## SUPPLIED PASSAGE

···

This cover did catch my eye on the book shelf. I found myself sneaking a peek into this book to see what it was about. I was thinking that this woman was hiding or running away from someone. She didn't look very happy so I don't think she was going on a fun wild adventure. The title kind of threw me-The Weight of Shadows. I'd have to think about that one. I was sure the meaning would be revealed within this intriguing strory.

Yes, this book cover definatley catches the eye. I've read this book and below is my review. Let me know if you think the book cover gives a peek into this book. Alison Strobel does a good job at writing a hopeful, insightful book about a very tough subject to talk about and realize this happens all across the world every day!



By Alison Strobel Morrow
Published by: Zondervan
ISBN# 978-0-310-28945-6
316 Pages

Back Cover: In The Weight of Shadows, by Alison Strobel Morrow, after a difficult childhood, Kim has built a successful life for herself ... but she'd leave it all if it meant being rid of the guilt she harbors over a tragic mistake she made years ago. When she meets Rick, she finds everything she needs---including a way to pay for her sins every time he hits her. Kim and Rick's new neighbor, Joshua, knows more than Kim realizes about Rick, but Joshua has battles of his own to fight. Soon to intersect Kim's and Rick's lives is Debbie, who has saved countless women from abuse through the shelter she runs, but Debbie might be as desperate for love as the women she serves. Meanwhile, as Rick's wrath extends to their baby, Kim must decide if her penance is more important than protecting that innocent life---and if she should dare leave Rick when he has the power to bring her hidden crime to light.

···

## STUDY MATERIAL
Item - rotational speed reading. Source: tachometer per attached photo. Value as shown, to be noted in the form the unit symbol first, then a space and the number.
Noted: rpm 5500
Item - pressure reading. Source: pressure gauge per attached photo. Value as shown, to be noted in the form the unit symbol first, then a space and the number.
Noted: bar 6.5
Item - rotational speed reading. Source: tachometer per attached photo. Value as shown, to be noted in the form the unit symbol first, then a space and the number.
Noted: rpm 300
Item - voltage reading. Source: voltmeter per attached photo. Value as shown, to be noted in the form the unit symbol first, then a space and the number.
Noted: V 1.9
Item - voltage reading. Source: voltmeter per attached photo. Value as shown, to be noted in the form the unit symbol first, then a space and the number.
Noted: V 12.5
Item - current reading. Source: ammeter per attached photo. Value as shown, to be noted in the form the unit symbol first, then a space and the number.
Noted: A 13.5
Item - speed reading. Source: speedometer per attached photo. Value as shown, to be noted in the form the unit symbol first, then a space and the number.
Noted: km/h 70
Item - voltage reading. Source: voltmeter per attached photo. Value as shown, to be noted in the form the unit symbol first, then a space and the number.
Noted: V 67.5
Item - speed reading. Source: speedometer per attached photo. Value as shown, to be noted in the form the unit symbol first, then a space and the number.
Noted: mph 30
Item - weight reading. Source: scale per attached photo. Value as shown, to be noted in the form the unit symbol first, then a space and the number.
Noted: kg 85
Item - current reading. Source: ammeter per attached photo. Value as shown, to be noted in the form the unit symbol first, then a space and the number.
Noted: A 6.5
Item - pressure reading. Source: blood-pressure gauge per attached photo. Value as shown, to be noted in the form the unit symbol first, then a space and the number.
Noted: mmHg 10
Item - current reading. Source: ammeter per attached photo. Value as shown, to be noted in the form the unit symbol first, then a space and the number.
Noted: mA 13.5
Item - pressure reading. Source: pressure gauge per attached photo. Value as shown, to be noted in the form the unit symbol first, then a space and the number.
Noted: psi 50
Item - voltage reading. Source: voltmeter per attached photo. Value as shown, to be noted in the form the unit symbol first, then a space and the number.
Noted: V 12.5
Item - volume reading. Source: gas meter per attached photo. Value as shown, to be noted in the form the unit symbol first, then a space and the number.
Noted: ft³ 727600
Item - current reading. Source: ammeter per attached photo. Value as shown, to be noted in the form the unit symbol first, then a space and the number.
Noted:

···

## REQUIREMENT 1
In the records, turn everything from the line containing "Item - volume" down to the end into a numbered list, and skip any blank lines.
## REQUIREMENT 2
Pick up the review of The Weight of Shadows right after its last sentence and keep it going.

## OUTPUT 1
1. Item - volume reading. Source: gas meter per attached photo. Value as shown, to be noted in the form the unit symbol first, then a space and the number.
2. Noted: ft³ 727600
3. Item - current reading. Source: ammeter per attached photo. Value as shown, to be noted in the form the unit symbol first, then a space and the number.
4. Noted:

## OUTPUT 2
REVIEW: Just finished the last page of Alison Strobel Morrow’s new book and I’m glad I received a review copy of this haunting, realistic look at how each choice we make in life often times takes us on an unexpected journey. This author shows how easy it is to get in the middle of a bad situation that might seem impossible to get out of.

Alison paints an unnerving but hopeful picture of a young orphan girl desperate for love. Kim hasn’t done anything about this deep desire. She’s kept busy going to school to learn to be a hair dresser and then works in a salon. Then one night at her roommates’ party she notices a guy. He notices her too! She can’t believe her luck and on her birthday of all days. She hadn’t been looking for love yet here it was! What a nice guy, they had so much to talk about; he even grew up in foster care like she did! What are the chances of that? Kim has finally found someone who gets her and someone she can be herself with.

Kim volunteered with young girls at the girls club and tells them, “You have to stay true to yourself. If you don’t respect yourself, then no man is going to respect you, either. Love isn’t an important enough ‘end’ to justify compromising who you are.” If only Kim took her own advise.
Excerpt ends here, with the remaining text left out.